Job A — Rewrite the article on crime in Southend from "Early last year, Southend’s" up to and including "I blame council.", replacing "special constables" with "volunteer officers".

Early last year, Southend’s Conservative Group suggested the council pay out £34,000 for the expenses of 34 special constables that would work exclusively in the town.
Despite the majority of councillors supporting the idea, it failed to progress and the council chose instead to bolster the size of its own community support team.
Councillor Daniel Nelson (Con) said it is crucial the joint administration, made up of Labour, the Independents and Liberal Democrats, moves forward with the original plan to prevent Southend from becoming a hotspot for crime.
He said: “We have to do something. Just the other day I read on Facebook a post that broke my heart. A lady whose children went out to walk their dog Shoebury and ended up witnessing a drug deal.
“Why would anyone want to raise child somewhere where drug deals are happening in the open? I don’t blame the police, I blame council.
“We need to step up our game, we don’t want to live in criminal hot spot.”
He accused Independent councillor Martin Terry, who oversees public safety, of making the issue “political” and said the only reason he won’t move forward with the recruitment plan is because it was from the Conservatives.

Provided material —
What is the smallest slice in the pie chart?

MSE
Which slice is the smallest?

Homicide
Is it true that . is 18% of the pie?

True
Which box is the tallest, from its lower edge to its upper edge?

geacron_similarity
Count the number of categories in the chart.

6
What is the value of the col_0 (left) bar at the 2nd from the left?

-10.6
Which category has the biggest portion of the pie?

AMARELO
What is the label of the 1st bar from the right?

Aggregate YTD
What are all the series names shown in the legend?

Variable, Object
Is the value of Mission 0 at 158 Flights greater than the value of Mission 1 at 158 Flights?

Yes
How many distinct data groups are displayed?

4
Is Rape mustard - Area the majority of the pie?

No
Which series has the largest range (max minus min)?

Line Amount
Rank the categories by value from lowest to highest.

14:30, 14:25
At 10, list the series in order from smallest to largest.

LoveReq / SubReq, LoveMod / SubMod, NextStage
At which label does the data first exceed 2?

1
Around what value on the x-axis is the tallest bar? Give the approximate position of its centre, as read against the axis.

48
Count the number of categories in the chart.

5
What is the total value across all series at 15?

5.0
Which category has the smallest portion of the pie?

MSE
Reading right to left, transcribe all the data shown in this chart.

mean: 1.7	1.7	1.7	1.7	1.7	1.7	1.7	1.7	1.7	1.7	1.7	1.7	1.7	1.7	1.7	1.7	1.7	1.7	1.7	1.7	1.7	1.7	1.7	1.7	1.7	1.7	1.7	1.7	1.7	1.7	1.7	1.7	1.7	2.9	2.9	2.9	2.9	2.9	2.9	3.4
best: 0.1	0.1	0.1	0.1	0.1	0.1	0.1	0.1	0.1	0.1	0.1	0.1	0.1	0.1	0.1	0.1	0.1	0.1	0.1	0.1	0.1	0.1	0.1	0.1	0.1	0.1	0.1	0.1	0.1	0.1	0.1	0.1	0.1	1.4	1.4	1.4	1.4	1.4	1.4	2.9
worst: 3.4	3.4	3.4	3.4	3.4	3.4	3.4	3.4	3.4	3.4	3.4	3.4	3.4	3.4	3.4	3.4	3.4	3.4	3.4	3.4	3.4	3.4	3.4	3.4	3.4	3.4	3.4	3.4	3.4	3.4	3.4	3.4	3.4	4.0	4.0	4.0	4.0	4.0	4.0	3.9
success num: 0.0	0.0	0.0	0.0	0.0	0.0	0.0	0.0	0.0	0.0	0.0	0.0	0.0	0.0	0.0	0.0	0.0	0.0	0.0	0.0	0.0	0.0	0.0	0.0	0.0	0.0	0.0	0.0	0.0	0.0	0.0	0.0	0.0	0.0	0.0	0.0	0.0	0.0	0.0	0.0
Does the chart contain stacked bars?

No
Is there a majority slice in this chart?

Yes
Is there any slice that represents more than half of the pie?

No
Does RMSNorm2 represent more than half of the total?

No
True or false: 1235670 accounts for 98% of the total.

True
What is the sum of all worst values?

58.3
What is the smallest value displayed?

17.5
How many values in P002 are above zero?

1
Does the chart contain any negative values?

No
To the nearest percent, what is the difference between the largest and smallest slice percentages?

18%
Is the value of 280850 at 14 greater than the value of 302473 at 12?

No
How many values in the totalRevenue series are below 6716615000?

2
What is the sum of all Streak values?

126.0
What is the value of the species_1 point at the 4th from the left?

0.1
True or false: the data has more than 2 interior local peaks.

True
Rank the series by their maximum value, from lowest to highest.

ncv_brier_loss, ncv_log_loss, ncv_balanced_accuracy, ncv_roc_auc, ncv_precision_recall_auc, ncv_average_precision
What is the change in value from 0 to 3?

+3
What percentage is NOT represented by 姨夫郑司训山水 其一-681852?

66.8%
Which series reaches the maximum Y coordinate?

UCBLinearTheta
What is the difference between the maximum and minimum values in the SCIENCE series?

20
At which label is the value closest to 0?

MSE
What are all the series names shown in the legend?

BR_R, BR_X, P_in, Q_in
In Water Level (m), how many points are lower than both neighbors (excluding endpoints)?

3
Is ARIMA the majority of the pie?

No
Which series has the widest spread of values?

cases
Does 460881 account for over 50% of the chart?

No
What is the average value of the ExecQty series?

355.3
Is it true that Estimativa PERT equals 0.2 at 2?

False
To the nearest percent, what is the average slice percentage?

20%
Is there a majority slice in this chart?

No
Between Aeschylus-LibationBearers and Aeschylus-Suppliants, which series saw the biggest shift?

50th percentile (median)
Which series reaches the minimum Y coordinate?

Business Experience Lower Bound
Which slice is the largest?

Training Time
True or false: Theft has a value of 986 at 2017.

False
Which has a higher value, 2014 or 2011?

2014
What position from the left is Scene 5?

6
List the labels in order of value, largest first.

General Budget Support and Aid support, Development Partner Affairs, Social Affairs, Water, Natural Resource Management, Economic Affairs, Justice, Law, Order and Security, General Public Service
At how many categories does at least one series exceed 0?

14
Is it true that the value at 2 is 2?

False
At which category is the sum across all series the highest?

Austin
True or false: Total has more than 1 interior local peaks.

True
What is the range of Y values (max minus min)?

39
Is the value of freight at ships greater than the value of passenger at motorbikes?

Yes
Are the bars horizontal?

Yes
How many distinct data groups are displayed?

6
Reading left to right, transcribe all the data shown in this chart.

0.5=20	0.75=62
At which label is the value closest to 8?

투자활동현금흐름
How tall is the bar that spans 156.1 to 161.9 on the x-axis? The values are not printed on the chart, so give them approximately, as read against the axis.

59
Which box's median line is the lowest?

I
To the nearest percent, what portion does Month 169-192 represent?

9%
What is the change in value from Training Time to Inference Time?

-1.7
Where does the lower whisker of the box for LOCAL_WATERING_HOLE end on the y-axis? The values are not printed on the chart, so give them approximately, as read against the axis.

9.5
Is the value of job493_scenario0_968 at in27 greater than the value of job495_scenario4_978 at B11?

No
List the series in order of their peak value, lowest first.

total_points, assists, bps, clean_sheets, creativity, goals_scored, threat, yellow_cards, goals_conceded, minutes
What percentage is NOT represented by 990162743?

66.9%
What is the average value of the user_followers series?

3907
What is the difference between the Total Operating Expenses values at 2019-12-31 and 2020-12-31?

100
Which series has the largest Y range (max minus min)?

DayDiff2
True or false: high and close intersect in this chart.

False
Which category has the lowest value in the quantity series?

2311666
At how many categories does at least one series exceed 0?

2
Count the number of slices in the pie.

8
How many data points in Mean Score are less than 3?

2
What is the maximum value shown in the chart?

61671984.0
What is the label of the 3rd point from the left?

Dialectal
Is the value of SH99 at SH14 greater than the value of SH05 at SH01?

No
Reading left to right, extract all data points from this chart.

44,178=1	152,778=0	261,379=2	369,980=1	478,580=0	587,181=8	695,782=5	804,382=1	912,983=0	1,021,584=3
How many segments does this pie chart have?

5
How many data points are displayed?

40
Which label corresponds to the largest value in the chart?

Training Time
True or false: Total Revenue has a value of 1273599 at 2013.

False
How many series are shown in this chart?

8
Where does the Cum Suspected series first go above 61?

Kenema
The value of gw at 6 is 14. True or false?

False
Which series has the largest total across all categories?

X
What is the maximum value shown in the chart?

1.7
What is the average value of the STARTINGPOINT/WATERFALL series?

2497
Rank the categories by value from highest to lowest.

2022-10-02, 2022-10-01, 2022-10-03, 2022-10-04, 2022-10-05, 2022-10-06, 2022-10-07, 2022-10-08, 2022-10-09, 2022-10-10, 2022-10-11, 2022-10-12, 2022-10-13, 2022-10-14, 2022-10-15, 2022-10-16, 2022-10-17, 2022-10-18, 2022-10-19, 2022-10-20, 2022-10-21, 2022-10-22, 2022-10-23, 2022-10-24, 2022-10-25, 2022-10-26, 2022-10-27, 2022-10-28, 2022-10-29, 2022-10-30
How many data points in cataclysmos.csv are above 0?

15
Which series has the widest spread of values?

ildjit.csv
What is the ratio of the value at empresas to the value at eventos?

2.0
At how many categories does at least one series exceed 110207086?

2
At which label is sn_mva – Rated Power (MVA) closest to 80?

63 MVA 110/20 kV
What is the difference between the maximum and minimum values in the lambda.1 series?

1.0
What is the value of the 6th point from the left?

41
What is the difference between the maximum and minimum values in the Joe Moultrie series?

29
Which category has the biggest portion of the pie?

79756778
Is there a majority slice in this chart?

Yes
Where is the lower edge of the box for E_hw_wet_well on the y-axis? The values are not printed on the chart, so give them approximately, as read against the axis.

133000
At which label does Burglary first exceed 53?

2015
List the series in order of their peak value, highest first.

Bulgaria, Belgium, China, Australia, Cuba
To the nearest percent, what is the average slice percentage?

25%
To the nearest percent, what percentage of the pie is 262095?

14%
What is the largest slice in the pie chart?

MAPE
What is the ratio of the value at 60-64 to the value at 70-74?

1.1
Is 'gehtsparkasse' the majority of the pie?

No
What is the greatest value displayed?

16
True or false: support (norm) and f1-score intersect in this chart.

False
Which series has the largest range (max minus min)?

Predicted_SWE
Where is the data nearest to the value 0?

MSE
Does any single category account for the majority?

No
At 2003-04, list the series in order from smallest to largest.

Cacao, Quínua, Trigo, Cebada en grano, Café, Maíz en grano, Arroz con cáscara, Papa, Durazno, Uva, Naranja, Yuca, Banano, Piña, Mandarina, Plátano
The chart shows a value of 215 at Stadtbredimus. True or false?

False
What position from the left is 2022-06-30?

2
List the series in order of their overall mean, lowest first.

Job B — Copy out the lines of the entries from the line with "LoveReq / SubReq, LoveMod / SubMod, NextStage" up to and including the line with "Which category has the smallest", word for word.

Exercise response A —
Early last year, Southend’s Conservative Group suggested the council pay out £34,000 for the expenses of 34 volunteer officers that would work exclusively in the town.
Despite the majority of councillors supporting the idea, it failed to progress and the council chose instead to bolster the size of its own community support team.
Councillor Daniel Nelson (Con) said it is crucial the joint administration, made up of Labour, the Independents and Liberal Democrats, moves forward with the original plan to prevent Southend from becoming a hotspot for crime.
He said: “We have to do something. Just the other day I read on Facebook a post that broke my heart. A lady whose children went out to walk their dog Shoebury and ended up witnessing a drug deal.
“Why would anyone want to raise child somewhere where drug deals are happening in the open? I don’t blame the police, I blame council.

Exercise response B —
LoveReq / SubReq, LoveMod / SubMod, NextStage
At which label does the data first exceed 2?

1
Around what value on the x-axis is the tallest bar? Give the approximate position of its centre, as read against the axis.

48
Count the number of categories in the chart.

5
What is the total value across all series at 15?

5.0
Which category has the smallest portion of the pie?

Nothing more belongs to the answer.